What makes for effective detection proposals?
Jan Hosang, Rodrigo Benenson, Piotr Dollár, Bernt Schiele
TL;DR
This study interrogates why detection proposals improve object detection by systematically evaluating 12 proposal methods (plus 4 baselines) across PASCAL, ImageNet, and COCO and multiple detectors. It introduces Average Recall ($AR$) to capture both recall and localisation, and shows $AR$ correlates strongly with detector performance for LM-LLDA, R-CNN, and Fast R-CNN. The results reveal that localisation accuracy is as critical as recall, with top methods (e.g., MCG, SelectiveSearch, EdgeBoxes, Geodesic, Rigor) delivering robust detection performance while still benefiting from AR-guided tuning. The work provides practical guidance for selecting and tuning proposal methods and highlights potential upper bounds via oracle-like refinements, suggesting AR-driven optimization and closer integration with detectors for future gains.
Abstract
Current top performing object detectors employ detection proposals to guide the search for objects, thereby avoiding exhaustive sliding window search across images. Despite the popularity and widespread use of detection proposals, it is unclear which trade-offs are made when using them during object detection.
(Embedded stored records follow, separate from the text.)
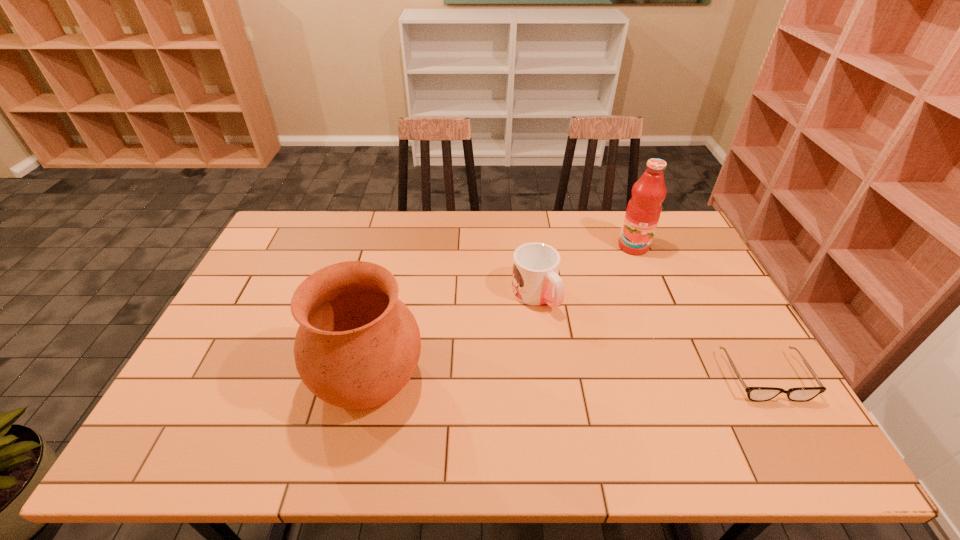
Find the location of a particular element. Image resolution: width=960 pixels, height=540 pixels. the leftmost object is located at coordinates (357, 346).

Image resolution: width=960 pixels, height=540 pixels. I want to click on spectacles, so click(758, 394).

Where is `the shortest object`? the shortest object is located at coordinates (758, 394).

Identify the location of the farthest object. (643, 211).

Locate an element on the screen. This screenshot has height=540, width=960. the third object from left to right is located at coordinates (643, 211).

You are a GUI agent. You are given a task and a screenshot of the screen. Output one action in this format:
    pyautogui.click(x=<x>, y=<y>)
    Task: Click on the second object from left to right
    
    Given the screenshot: What is the action you would take?
    pyautogui.click(x=535, y=281)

We provide an in-depth analysis of twelve proposal methods along with four baselines regarding proposal repeatability, ground truth annotation recall on PASCAL, ImageNet, and MS COCO, and their impact on DPM, R-CNN, and Fast R-CNN detection performance. Our analysis shows that for object detection improving proposal localisation accuracy is as important as improving recall. We introduce a novel metric, the average recall (AR), which rewards both high recall and good localisation and correlates surprisingly well with detection performance. Our findings show common strengths and weaknesses of existing methods, and provide insights and metrics for selecting and tuning proposal methods.